Content starts
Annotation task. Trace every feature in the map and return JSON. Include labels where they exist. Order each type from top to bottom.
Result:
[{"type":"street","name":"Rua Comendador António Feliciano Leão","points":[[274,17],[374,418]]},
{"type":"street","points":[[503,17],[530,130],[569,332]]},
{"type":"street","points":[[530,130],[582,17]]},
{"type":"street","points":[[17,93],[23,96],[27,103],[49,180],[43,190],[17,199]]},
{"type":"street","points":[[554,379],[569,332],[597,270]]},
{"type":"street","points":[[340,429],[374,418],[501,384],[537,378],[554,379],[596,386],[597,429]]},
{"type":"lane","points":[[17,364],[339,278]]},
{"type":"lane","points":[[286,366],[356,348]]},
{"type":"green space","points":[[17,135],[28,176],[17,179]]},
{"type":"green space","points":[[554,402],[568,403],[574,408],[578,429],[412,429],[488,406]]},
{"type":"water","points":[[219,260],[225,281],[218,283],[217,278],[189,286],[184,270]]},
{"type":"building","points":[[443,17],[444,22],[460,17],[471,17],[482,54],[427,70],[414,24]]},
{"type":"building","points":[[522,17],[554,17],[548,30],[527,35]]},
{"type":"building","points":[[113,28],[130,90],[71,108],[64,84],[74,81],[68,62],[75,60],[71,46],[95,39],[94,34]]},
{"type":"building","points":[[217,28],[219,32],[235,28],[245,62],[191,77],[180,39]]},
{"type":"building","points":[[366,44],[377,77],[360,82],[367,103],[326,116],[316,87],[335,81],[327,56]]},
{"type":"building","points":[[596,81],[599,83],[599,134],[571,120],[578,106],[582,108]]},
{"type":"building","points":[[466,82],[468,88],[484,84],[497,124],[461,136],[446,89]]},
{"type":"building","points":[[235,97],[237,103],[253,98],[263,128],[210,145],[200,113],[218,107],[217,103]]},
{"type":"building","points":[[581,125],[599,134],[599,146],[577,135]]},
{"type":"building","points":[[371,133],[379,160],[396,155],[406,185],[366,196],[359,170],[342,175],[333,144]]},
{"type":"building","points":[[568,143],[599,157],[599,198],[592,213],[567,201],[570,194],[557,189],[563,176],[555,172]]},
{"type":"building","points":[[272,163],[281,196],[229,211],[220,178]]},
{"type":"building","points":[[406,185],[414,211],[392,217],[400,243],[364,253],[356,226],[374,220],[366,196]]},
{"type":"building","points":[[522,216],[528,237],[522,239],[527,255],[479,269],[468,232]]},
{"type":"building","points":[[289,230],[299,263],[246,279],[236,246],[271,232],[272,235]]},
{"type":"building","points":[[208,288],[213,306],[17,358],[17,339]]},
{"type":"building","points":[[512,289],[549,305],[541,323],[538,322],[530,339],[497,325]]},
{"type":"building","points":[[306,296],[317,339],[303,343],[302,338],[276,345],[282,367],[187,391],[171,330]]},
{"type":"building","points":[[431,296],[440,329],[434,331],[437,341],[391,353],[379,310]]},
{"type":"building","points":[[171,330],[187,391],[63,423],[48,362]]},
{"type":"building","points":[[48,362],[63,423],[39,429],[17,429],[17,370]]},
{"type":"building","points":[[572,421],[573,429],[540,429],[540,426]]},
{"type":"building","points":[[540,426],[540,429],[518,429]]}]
Content ends
Reproduce each line of the data containing the word "green".

{"type":"green space","points":[[17,135],[28,176],[17,179]]},
{"type":"green space","points":[[554,402],[568,403],[574,408],[578,429],[412,429],[488,406]]},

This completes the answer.